Exercice A >> Dans tous les enregistrements, renommez « 指定しない » en « 未指定 », puis reproduisez leurs lignes sans aucune autre modification. Laissez les images de côté dans votre réponse.
═════ Texte fourni
Dévoreuse de lignes droites, la F-Type V8 S se révèle, et là c’est une surprise, très à l’aise en virage, grâce à ses masses réparties également sur les trains. Quel équilibre ! Du coup, dans un tronçon ponctué d’épingles, je débranche l’ESP après une longue pression sur la touche ESC. Je prends soin de bien caler le museau – un chouia lourd – sur le point de corde et envoie les watts. La Jaguar survire joyeusement, mais sans vice aucun. Progressive, communicative, elle se place naturellement sur un angle de 15 % environ, et on l’y maintient pratiquement sans tenir le volant ! On relâche gentiment l’accélérateur, elle reprend sa ligne comme une fleur et on relance l’accélération, très vigoureuse à tous les régimes, jusqu’au prochain virage. Du roulis ? Quasiment pas. L’amortissement ? Rigoureux en mode ‘Dynamic’ mais jamais percutant. Les freins ? Puissants et relativement endurants malgré quelques odeurs suspectes, dotés en outre d’une pédale autorisant un dosage fin sans nécessiter un mollet de cycliste.
Par ailleurs, conçue dès le départ comme un roadster et non comme un coupé amputé de son toit, la Jaguar ne tremble pas du pare-brise, signe d’une structure très rigide qui permet aux suspensions de travailler sainement. Du coup, on peut aussi la mener proprement mais à la cravache, surtout que grâce à la direction précise, ferme et communicative, on sait toujours la réserve de grip des pneus avant. A la limite, la Jaguar sous-vire progressivement, mais un lever de pied permet de resserrer la trajectoire et là, une remise des gaz fait légèrement pivoter la poupe qui se place dans le sens de la sortie de la courbe. Tout ceci est sain, prévisible et facile.
══════════
Exercice B >> D'après le texte fourni sur la Jaguar F-Type, comment la voiture a-t-elle été conçue dès le départ ?
═════ Données extraites
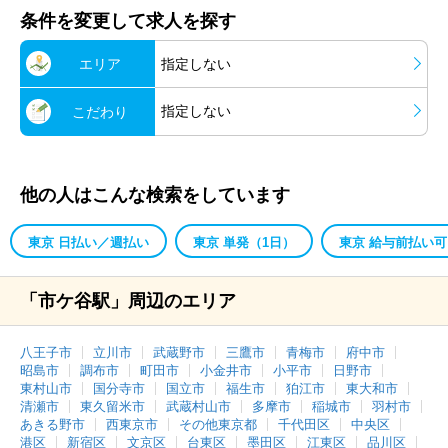
条件を変更して求人を探す
エリア
指定しない
指定しない
こだわり
他の人はこんな検索をしています
東京 日払い／週払い
東京 単発（1日）
東京 給与前払い可
「市ケ谷駅」周辺のエリア
八王子市
立川市
武蔵野市
三鷹市
青梅市
府中市
昭島市
調布市
町田市
小金井市
小平市
日野市
東村山市
国分寺市
国立市
福生市
狛江市
東大和市
清瀬市
東久留米市
武蔵村山市
多摩市
稲城市
羽村市
あきる野市
西東京市
その他東京都
千代田区
中央区
港区
新宿区
文京区
台東区
墨田区
江東区
品川区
══════════
Réponse A >>
条件を変更して求人を探す
エリア
未指定
未指定
こだわり
他の人はこんな検索をしています
東京 日払い／週払い
東京 単発（1日）
東京 給与前払い可
「市ケ谷駅」周辺のエリア
八王子市
立川市
武蔵野市
三鷹市
青梅市
府中市
昭島市
調布市
町田市
小金井市
小平市
日野市
東村山市
国分寺市
国立市
福生市
狛江市
東大和市
清瀬市
東久留米市
武蔵村山市
多摩市
稲城市
羽村市
あきる野市
西東京市
その他東京都
千代田区
中央区
港区
新宿区
文京区
台東区
墨田区
江東区
品川区

Réponse B >> Elle a été conçue comme un roadster, et non comme un coupé amputé de son toit.